** Task to complete **
Copy the entries below word for word, from the start up to and including the line containing "scientific name: Fimbristylis cymosa".

Collected data:
____
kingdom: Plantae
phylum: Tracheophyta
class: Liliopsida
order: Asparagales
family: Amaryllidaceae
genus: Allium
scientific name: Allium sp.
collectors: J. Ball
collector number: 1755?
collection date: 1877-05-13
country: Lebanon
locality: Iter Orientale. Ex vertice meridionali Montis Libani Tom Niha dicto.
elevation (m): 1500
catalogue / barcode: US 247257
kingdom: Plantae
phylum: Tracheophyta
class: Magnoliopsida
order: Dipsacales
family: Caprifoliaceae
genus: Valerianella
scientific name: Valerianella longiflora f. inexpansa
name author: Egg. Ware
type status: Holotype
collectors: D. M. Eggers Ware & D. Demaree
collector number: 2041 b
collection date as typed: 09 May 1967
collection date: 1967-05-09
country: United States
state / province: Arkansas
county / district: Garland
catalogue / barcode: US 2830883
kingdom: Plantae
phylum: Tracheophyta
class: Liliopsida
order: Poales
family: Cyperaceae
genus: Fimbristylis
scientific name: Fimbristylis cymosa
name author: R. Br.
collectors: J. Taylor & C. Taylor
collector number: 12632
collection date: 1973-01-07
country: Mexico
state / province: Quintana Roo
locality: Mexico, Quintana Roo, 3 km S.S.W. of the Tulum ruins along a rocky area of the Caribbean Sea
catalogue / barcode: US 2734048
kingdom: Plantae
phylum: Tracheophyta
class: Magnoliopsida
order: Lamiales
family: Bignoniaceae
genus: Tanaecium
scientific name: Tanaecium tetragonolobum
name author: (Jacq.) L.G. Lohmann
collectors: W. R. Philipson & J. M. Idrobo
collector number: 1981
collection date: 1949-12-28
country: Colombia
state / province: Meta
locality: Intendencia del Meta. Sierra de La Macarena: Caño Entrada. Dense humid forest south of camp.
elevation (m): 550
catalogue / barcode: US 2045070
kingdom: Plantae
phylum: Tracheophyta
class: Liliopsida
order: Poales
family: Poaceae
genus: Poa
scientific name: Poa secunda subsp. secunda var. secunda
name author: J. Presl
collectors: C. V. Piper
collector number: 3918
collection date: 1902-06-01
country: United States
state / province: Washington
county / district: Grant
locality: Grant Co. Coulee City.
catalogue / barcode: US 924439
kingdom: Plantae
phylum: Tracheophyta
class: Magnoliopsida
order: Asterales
____
** Exercise answer **
kingdom: Plantae
phylum: Tracheophyta
class: Liliopsida
order: Asparagales
family: Amaryllidaceae
genus: Allium
scientific name: Allium sp.
collectors: J. Ball
collector number: 1755?
collection date: 1877-05-13
country: Lebanon
locality: Iter Orientale. Ex vertice meridionali Montis Libani Tom Niha dicto.
elevation (m): 1500
catalogue / barcode: US 247257
kingdom: Plantae
phylum: Tracheophyta
class: Magnoliopsida
order: Dipsacales
family: Caprifoliaceae
genus: Valerianella
scientific name: Valerianella longiflora f. inexpansa
name author: Egg. Ware
type status: Holotype
collectors: D. M. Eggers Ware & D. Demaree
collector number: 2041 b
collection date as typed: 09 May 1967
collection date: 1967-05-09
country: United States
state / province: Arkansas
county / district: Garland
catalogue / barcode: US 2830883
kingdom: Plantae
phylum: Tracheophyta
class: Liliopsida
order: Poales
family: Cyperaceae
genus: Fimbristylis
scientific name: Fimbristylis cymosa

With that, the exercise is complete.